42 - Masih Mungkin?

120 10 7
                                    

"Cukup aku dan ayahmu, jangan biarin lelaki manapun ikut campur sama masa depan yang udah gue susun rapih buat lo."

-Akalanka Alister Bramantio-

Setelah mengantarkan Zanna, Senyum lelaki itu masih setia terukir hingga motor besarnya terparkir rapih pada garasi rumahnya.

Alan meletakan helm pada rak khusus, lelaki itu sedikit menyugar rambut miliknya yang sudah tumbuh lumayan lebat.

Laki-laki itu berjalan santai sambil bersiul kecil dan tetap membiarkan penutup kepala hoodie nya tetap terpasang membuat kesan dingin selalu melekat dimanapun cowok itu berada.

Pria berumur yang sedang terduduk dengan koran di tangan nya mengalihkan pandangan kepada putra nya yang baru saja pulang, Anak itu sama sekali tidak memperdulikan keberadaannya.

Bram menarik nafas, "Sepintar, secepat, selihai apapun seseorang dalam mengutarakan pendapat akan terpandang remeh jika orang itu lemah dalam sebuah tanggung jawab." Suara bariton itu berhasil menyita atensi Alan yang baru saja melewati ruang keluarga.

Pandangan matanya beredar, cowok itu baru bisa memahami situasi ini saat melihat Fanya terduduk santai bersebelahan dengan Iren.
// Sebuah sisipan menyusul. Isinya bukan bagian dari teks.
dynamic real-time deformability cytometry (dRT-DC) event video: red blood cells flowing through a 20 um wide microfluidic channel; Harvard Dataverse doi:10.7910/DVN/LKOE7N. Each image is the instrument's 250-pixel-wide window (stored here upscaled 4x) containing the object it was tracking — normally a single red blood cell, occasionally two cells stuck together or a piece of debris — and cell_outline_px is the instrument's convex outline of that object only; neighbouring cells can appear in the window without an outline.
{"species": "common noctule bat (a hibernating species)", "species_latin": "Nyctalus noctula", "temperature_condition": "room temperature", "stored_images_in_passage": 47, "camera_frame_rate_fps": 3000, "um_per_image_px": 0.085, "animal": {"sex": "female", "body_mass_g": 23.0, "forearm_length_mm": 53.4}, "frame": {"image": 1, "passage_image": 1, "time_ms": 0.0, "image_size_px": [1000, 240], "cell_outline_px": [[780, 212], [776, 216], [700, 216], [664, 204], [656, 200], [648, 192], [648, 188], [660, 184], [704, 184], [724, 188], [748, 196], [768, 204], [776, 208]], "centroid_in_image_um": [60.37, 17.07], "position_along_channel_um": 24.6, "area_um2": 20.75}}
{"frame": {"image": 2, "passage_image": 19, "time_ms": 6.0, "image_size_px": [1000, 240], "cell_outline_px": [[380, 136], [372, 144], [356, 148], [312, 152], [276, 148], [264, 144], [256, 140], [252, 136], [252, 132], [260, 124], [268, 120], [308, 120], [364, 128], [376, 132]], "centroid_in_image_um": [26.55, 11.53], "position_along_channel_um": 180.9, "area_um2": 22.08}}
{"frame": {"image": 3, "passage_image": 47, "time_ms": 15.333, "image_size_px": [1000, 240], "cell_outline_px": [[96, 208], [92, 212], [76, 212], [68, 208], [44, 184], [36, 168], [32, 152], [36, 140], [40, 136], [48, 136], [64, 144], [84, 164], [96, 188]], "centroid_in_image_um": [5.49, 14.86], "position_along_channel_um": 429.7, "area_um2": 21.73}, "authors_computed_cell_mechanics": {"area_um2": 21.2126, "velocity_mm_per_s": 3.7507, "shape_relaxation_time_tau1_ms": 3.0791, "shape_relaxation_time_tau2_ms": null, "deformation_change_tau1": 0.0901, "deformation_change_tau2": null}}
Cewek rese itu senantiasa menyambut kedatangan Alan dengan senyum ciri khasnya.

"Al butuh istirahat."

Baru satu langkah Alan menaiki tangga, suara Bram kembali terdengar.

"Apa kamu pikir sikap seperti itu baik?! Sudah papa bilang, kamu harus belajar dewasa dan lebih memperhatikan apa yang harus kamu jaga saat ini."

Alan menoleh dengan tatapan tajam nya. "Ada dua hal yang harus Al jaga, keluarga sama seseorang yang ada di hati Alan pa, tentunya bukan dia!" Tukas Alan dengan nada tinggi sambil menunjuk ke arah Fanya.

"Terserah kamu! Kalau tau akan seperti ini, lebih baik papa langsung nikahkan kamu Al!"

Iren mengelus pundak Bram yang naik turun karena emosi, melihat anak lelaki nya yang kembali berjalan memasuki kamar, Iren hanya mengangguk memberi intruksi kepada suaminya bahwa dirinya akan mencoba berbicara dengan putra sulung nya itu.

-0o0-

Hembusan asap rokok, berterbangan bebas di udara, begitu pula terpaan angin malam yang ikut serta menyapu hangat dada bidang nya.

Kini bukan soal penyesalan, tapi penyelesaian. Semua hal yang terjadi, benar-benar di luar kendali.

Alan hanya bisa berfikir, entah sampai kapan permasalahan ini terus menghantui fikiranya. Untung saja, dia memiliki sosok juara di dalam hatinya.

Alan terkekeh geli, "Sial, setergila-gila ini gue sama lo Zan."

Derit pintu kamar berbunyi.

"Al, kamu dimana nak?"

Lelaki itu menoleh, lalu tersenyum sekilas sebelum menemui Iren yang terlihat menatapnya dengan raut khawatir.

"Duduk, Mama mau bicara sama kamu." Alan menuruti ucapan Iren.

"Putra mama udah besar, kamu pasti bisa berfikir setiap keputusan yang mama dan papa buat itu demi kebaikan kamu. laki-laki itu harus di jaga, entah ucapan maupun perilaku."